今から100年以上前の1900年、野口英世は医学を学ぶ為に渡米します。貧困なため、通常の医者のルートである旧制中学、旧制高校、大学という通常の進学ができなかった英世が、医学の研究をして一旗揚げるには日本では不可能だったからです。負けず嫌いで自己顕示欲の強い英世は、日本でくすぶっているのは納得のいかないことだったのでしょう。

当時無名で無一文だった英世をペンシルベニア大学が迎え入れてくれました。努力に努力を重ね、世界中に影響を与えることとなったその後の英世の功績は、今更説明をするまでもありませんね。あの時英世が渡米していなければ、様々な病原体の特定や研究が進まず、未だ苦しめられ続けている病気があったかもしれません。
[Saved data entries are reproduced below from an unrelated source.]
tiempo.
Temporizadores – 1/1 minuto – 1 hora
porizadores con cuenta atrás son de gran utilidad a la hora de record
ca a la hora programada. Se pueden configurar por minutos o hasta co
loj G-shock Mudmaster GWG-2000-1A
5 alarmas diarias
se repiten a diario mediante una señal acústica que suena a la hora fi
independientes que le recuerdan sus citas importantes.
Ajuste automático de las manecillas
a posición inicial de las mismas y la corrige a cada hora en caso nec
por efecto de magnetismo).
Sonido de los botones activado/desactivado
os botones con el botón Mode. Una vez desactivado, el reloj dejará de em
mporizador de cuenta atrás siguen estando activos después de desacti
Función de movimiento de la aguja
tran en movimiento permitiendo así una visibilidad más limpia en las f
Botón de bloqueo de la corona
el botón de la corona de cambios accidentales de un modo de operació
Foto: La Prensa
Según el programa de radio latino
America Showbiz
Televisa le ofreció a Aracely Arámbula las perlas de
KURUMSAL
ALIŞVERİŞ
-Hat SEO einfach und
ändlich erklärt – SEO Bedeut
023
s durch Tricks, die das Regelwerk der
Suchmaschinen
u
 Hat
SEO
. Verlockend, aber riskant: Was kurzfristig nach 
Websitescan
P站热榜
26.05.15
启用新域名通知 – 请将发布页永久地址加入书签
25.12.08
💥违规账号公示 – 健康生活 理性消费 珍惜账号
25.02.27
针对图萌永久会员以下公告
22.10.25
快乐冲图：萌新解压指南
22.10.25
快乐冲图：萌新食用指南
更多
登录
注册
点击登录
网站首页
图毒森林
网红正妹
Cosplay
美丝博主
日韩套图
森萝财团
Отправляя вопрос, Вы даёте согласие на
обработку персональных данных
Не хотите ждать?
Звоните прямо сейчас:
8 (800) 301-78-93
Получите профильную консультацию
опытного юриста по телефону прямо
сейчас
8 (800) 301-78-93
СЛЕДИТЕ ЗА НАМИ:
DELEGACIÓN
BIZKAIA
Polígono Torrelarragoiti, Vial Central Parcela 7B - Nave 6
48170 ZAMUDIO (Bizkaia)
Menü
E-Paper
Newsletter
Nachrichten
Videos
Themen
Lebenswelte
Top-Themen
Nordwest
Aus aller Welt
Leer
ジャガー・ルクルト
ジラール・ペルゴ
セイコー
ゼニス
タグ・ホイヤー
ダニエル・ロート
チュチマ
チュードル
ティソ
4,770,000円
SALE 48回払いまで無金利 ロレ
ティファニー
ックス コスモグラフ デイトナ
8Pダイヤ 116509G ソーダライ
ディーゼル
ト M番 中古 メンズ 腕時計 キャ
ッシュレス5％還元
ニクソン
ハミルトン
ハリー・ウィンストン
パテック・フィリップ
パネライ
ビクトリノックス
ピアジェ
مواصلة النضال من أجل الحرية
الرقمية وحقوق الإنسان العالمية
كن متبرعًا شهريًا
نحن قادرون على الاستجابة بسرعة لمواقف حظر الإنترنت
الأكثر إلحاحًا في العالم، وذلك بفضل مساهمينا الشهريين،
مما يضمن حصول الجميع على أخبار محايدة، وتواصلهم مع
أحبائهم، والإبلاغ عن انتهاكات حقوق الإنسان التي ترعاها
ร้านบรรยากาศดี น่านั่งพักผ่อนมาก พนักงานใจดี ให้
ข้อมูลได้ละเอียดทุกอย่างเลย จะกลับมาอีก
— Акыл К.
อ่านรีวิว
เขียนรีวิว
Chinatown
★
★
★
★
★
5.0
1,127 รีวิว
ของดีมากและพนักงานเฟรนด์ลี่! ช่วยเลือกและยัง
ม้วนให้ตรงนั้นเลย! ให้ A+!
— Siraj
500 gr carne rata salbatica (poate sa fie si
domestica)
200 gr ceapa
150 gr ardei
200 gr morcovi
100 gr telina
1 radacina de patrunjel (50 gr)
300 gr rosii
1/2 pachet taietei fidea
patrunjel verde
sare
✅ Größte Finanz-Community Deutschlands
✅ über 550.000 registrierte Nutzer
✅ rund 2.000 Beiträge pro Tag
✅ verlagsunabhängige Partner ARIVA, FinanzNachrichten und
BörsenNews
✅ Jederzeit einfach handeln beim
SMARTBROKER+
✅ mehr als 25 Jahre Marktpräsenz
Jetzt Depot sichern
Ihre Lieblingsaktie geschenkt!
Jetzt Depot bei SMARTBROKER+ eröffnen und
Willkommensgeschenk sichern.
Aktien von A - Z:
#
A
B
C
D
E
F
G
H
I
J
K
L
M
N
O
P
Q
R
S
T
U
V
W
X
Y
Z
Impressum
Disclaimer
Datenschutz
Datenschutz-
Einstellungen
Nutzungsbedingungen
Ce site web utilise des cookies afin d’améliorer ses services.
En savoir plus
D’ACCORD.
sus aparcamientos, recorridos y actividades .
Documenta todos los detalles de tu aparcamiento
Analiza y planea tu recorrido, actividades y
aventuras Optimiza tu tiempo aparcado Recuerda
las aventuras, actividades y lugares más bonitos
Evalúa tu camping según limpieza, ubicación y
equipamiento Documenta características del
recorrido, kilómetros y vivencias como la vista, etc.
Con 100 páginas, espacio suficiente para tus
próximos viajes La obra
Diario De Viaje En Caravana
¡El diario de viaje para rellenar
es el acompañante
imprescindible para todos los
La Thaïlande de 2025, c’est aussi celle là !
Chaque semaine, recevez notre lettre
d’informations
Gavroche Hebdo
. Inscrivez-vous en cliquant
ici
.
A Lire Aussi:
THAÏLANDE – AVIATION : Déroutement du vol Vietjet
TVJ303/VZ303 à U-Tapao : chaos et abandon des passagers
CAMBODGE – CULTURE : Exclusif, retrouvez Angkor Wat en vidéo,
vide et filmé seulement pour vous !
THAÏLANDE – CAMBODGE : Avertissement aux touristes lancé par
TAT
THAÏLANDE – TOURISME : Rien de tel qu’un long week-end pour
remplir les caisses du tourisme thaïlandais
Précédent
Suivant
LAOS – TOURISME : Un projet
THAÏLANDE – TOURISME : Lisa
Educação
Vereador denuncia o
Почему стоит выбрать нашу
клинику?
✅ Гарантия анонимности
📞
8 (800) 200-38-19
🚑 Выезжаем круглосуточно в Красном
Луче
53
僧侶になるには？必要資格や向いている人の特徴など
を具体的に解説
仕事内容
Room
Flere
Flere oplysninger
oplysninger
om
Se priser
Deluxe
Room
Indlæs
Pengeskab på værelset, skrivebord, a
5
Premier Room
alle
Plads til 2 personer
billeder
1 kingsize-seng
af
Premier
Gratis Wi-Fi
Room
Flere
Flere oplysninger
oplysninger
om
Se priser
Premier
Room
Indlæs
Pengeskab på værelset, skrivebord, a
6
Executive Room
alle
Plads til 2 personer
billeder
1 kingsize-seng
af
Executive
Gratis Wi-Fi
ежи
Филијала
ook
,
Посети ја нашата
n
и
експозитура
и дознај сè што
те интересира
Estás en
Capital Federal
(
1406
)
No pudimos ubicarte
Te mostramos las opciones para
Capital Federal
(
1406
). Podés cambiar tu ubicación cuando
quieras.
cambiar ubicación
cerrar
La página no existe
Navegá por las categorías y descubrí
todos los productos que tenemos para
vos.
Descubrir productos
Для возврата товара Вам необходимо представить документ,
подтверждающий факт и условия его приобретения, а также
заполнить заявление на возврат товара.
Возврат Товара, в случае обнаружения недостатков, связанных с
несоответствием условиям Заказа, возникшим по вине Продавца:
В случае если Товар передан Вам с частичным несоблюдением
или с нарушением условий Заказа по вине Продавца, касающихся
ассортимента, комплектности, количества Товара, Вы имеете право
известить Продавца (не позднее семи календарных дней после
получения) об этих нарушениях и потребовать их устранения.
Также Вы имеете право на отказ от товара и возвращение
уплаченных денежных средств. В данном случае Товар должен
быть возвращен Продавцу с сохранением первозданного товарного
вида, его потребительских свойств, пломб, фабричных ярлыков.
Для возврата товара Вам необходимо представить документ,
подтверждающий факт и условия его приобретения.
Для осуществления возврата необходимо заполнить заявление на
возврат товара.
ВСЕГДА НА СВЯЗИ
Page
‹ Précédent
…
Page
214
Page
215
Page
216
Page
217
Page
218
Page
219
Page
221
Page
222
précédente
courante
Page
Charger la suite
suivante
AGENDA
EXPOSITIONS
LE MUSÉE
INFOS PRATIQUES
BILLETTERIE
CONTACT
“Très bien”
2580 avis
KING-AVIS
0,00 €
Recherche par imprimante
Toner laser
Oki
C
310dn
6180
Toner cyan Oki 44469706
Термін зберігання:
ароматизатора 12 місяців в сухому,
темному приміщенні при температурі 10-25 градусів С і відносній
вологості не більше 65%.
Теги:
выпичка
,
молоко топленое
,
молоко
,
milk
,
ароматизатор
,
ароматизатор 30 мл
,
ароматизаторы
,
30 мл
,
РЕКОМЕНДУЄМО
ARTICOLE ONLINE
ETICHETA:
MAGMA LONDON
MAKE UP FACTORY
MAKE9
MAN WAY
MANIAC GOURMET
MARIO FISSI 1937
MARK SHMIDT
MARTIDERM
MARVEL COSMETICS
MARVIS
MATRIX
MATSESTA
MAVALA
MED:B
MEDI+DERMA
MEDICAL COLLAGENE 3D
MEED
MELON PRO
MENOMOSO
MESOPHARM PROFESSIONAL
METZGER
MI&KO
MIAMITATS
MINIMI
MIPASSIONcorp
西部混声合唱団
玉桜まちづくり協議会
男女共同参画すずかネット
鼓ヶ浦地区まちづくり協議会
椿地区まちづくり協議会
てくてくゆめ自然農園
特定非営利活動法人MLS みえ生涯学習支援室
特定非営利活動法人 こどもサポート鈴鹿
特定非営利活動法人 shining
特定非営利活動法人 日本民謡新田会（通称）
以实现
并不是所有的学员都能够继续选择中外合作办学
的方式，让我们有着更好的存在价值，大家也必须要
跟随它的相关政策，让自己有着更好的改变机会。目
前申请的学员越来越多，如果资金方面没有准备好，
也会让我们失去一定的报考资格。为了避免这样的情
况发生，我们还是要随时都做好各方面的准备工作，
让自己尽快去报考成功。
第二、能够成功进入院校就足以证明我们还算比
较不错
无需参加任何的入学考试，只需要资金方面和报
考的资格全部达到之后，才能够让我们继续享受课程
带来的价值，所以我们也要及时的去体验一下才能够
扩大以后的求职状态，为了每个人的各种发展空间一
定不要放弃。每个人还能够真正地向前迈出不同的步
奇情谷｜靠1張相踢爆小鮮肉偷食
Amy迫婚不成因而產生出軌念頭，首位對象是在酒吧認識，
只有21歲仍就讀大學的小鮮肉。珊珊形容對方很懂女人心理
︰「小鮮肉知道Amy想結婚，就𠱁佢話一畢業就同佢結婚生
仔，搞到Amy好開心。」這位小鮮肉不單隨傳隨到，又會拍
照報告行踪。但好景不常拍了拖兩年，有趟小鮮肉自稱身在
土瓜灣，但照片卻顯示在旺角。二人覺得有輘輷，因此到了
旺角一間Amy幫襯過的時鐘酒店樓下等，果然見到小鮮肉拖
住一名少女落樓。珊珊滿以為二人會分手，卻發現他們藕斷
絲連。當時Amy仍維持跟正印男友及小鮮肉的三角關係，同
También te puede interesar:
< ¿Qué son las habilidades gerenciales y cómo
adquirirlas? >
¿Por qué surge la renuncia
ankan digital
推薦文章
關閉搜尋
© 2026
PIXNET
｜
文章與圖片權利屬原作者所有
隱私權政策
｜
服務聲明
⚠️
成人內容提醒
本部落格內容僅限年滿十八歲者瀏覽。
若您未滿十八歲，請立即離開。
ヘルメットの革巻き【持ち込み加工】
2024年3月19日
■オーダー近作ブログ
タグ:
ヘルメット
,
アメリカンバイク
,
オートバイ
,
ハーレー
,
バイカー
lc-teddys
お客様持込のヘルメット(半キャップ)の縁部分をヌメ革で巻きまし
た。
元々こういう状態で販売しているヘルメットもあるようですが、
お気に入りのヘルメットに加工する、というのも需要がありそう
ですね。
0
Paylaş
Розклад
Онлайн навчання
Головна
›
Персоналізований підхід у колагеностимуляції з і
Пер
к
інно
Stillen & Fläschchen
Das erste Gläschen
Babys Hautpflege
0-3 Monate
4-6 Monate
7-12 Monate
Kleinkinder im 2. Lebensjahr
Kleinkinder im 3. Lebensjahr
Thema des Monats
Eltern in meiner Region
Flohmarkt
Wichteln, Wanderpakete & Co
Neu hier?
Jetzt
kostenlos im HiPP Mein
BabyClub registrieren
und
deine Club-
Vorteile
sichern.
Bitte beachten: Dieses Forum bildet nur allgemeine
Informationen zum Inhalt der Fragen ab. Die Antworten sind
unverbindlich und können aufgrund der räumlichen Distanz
その後英世の精神を受け継ぎ、優れたアメリカの医学を学ぶ為に多くの留学生が渡米していきます。しかしながら、現在はアメリカに留学することはとても難しくなりました。様々な背景がありますが、その一つの理由に外国人留学生への試験が非常に難しくなったということがあります。今後の日本の医学の発展のためには医学交流は必要不可欠です。

日米の医学を結集させ、最先端の研究開発を進めていくことが、今後の医学にとって大変重要なことになるでしょう。